Asian stocks hit on FTSE
Fears over emerging market economies continued to hit Asian powerhouses HSBC and Standard Chartered today as the wider FTSE market tumbled further on recession concerns.
HSBC lost 10% and Standard Chartered shed 8% coming after heavy falls on Friday as it became clear emerging markets are not immune to the global financial crisis.
The FTSE 100 Index plunged another 181.9 points to 3701.4 in mid-morning trading, coming after a 5% decline the previous session – taking the top-flight to lows not seen since the last Gulf War in 2003.
Overnight declines across Asia put stocks on the back foot, with Japan’s Nikkei 225 Index falling 6.4% to its lowest close since 1982. Hong Kong’s Hang Seng tumbled 13%.
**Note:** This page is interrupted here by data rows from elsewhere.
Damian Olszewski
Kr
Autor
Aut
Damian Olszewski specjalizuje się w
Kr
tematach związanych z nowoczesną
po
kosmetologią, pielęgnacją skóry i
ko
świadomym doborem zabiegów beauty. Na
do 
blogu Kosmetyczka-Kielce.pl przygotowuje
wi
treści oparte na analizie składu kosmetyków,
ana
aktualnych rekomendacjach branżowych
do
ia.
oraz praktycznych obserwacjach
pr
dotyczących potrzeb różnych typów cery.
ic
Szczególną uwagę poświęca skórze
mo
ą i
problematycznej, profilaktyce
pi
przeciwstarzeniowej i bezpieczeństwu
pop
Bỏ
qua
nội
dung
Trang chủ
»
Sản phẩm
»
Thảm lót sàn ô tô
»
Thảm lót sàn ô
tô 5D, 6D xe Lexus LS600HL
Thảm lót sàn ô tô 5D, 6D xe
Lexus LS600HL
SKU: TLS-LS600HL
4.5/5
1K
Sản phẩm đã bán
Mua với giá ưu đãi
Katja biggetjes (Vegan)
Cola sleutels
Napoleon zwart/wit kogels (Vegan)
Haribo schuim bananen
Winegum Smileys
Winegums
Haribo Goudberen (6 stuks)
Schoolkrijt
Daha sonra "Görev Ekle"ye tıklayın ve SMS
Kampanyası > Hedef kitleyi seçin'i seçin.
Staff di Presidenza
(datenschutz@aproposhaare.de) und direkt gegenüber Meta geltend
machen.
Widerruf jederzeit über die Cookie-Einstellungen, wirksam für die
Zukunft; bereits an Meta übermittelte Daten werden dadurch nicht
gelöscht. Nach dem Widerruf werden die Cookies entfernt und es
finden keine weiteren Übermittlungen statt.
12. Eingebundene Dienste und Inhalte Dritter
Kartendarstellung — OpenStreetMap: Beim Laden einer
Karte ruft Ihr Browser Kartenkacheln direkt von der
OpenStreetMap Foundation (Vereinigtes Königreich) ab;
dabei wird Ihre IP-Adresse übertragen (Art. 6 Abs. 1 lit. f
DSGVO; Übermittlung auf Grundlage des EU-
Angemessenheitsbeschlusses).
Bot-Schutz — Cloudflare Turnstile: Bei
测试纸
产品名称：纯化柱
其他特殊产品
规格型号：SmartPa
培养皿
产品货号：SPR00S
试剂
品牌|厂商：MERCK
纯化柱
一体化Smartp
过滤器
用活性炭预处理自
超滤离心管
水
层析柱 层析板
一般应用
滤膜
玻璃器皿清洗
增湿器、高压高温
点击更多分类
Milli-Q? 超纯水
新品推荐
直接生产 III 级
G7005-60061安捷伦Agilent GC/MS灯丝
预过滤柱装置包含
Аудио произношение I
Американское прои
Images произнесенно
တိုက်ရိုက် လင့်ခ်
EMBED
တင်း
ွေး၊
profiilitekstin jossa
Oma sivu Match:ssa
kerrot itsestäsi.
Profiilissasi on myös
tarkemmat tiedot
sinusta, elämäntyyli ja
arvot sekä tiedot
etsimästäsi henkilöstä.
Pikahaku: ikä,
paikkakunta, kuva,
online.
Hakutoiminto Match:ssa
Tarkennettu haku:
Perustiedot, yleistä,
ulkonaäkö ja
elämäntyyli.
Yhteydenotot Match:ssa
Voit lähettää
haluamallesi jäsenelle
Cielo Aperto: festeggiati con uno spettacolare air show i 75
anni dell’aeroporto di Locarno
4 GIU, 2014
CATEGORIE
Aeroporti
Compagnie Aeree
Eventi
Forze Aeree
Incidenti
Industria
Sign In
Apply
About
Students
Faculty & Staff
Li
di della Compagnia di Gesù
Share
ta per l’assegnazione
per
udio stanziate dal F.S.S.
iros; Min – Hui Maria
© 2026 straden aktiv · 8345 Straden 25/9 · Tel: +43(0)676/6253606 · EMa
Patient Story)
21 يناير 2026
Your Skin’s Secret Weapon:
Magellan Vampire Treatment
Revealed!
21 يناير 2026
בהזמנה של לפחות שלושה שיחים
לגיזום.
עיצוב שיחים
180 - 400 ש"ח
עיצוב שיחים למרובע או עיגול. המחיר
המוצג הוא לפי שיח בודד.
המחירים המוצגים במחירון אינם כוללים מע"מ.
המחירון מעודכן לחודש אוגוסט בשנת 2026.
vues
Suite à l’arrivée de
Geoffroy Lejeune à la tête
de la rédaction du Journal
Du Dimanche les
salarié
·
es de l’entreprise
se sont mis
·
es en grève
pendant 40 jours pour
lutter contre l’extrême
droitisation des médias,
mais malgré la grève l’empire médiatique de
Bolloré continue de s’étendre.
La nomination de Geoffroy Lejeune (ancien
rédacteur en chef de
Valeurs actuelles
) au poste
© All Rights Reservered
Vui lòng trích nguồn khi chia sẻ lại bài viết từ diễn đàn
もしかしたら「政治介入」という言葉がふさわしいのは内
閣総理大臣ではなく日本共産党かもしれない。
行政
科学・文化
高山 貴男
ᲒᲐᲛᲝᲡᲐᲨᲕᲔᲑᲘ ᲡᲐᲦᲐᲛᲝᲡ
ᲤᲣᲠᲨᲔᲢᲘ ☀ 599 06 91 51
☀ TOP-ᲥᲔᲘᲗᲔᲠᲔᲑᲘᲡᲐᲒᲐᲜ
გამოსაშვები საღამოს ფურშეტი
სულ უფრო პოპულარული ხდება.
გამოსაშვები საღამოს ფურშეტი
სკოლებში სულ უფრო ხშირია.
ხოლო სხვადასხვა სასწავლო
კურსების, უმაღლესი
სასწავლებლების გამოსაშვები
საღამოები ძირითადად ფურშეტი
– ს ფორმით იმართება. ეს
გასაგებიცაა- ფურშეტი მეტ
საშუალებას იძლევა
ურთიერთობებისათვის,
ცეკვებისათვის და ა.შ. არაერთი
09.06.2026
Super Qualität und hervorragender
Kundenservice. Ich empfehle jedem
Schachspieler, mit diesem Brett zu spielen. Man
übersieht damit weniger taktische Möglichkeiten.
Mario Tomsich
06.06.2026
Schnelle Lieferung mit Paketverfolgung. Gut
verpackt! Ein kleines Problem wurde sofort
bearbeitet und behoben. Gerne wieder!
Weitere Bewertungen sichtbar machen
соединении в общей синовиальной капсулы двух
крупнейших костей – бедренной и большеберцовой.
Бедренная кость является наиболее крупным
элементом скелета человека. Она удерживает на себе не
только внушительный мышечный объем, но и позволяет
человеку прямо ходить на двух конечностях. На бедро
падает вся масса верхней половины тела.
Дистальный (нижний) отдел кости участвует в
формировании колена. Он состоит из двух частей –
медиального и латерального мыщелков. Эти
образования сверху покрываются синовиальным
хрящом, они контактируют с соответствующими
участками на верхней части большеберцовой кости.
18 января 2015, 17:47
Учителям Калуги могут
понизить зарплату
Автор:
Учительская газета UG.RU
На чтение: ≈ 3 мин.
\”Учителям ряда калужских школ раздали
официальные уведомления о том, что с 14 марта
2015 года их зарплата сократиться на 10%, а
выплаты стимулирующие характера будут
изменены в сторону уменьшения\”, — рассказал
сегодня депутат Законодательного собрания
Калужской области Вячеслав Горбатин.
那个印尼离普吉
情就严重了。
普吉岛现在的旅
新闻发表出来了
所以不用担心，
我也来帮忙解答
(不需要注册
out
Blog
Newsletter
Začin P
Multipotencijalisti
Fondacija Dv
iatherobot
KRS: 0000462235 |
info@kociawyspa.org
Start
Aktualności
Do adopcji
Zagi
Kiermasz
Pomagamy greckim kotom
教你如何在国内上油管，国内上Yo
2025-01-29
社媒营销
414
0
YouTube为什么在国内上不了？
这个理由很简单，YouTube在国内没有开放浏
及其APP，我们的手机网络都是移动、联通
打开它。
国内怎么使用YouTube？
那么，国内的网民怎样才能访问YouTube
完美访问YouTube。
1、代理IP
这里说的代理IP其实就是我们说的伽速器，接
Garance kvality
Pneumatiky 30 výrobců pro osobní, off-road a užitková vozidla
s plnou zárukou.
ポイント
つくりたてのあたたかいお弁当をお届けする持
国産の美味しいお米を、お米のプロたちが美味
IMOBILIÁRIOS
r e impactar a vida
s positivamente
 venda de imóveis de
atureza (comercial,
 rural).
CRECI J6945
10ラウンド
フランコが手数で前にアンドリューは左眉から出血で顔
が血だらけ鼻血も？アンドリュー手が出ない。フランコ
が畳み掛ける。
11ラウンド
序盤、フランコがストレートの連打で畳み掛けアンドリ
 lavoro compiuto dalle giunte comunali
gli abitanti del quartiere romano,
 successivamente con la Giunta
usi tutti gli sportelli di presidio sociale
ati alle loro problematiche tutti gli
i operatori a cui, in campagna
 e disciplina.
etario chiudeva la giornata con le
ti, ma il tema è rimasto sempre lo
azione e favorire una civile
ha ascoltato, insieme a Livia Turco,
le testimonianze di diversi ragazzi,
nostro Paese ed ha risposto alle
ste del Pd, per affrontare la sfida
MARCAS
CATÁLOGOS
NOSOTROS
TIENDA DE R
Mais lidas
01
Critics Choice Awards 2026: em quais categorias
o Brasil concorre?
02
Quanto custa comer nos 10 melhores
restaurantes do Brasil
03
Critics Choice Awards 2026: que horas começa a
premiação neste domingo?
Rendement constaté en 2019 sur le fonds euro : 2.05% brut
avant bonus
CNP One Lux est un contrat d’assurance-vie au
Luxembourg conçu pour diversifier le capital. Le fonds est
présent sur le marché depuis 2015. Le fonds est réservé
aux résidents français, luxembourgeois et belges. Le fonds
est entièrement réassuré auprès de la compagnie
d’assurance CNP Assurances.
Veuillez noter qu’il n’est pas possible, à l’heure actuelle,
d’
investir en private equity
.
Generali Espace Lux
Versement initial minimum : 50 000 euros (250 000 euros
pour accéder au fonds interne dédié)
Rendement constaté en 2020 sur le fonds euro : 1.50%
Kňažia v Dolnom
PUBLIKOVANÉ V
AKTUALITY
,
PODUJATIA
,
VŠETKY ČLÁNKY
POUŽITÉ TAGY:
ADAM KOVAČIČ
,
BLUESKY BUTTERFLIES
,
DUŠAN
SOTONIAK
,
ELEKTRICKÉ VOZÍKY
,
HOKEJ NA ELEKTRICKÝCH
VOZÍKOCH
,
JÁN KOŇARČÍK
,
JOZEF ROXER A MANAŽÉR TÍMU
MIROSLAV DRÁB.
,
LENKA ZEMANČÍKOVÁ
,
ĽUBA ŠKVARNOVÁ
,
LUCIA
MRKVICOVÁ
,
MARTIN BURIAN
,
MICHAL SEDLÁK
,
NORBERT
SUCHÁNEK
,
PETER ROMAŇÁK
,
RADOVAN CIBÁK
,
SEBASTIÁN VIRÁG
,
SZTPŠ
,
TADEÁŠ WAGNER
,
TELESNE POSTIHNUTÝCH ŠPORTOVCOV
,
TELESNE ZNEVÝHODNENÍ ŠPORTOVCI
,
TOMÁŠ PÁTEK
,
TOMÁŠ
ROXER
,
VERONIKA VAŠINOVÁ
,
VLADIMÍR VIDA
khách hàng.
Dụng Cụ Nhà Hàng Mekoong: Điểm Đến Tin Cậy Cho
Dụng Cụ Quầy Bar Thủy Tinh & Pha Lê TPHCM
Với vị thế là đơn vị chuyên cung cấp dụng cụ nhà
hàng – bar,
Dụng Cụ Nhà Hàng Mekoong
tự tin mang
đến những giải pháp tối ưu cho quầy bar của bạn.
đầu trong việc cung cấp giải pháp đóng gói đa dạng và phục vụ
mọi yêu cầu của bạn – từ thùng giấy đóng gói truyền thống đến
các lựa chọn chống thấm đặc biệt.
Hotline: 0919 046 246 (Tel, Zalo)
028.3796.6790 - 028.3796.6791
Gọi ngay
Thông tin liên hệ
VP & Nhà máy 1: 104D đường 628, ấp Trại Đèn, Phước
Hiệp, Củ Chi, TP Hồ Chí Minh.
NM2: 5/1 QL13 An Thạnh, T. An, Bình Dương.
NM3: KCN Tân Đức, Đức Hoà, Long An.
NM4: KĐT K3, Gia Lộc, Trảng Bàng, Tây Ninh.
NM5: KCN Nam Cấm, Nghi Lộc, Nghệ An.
Europe indices were also lower today. The Cac 40 in France lost 7% and Germany’s Dax fell 5%.
The sharp declines came amid another round of government measures to boost markets. South Korea’s central bank slashed its key interest rate today by 0.75% - its biggest cut ever – to prevent Asia’s fourth-largest economy from lurching into recession.
Australian and Hong Kong central bankers also injected funds into their markets to ensure liquidity.
Today’s declines in London hit banks and insurers particularly hard, with Norwich Union parent Aviva among the worst off, down 11%, or 27.5p at 219.75p.
HSBC and Standard Chartered fell 67.75p to 628.25p and 64.5p to 693.5p respectively.
But HBOS and its white-knight merger partner Lloyds TSB were faring better today, ahead 4.8p at 64.7p and 6p at 171.8p respectively.
Housebuilders in the FTSE 250 meanwhile rose strongly after upgrades from Merrill Lynch offset Persimmon’s news of a further £600 million in landbank writedowns as house prices continue to fall.
Persimmon gained 6.25p to 223.5p, as it also said full-year results would be in line with expectations, but Barratt Developments was the biggest second tier riser, up 5.25p at 55.75p – a 9% gain.
Automotive and aerospace engineer GKN meanwhile plummeted 29%, or 33.75p to 83.75p after it warned over profits and announced plans to cut its global workforce and shut down plants.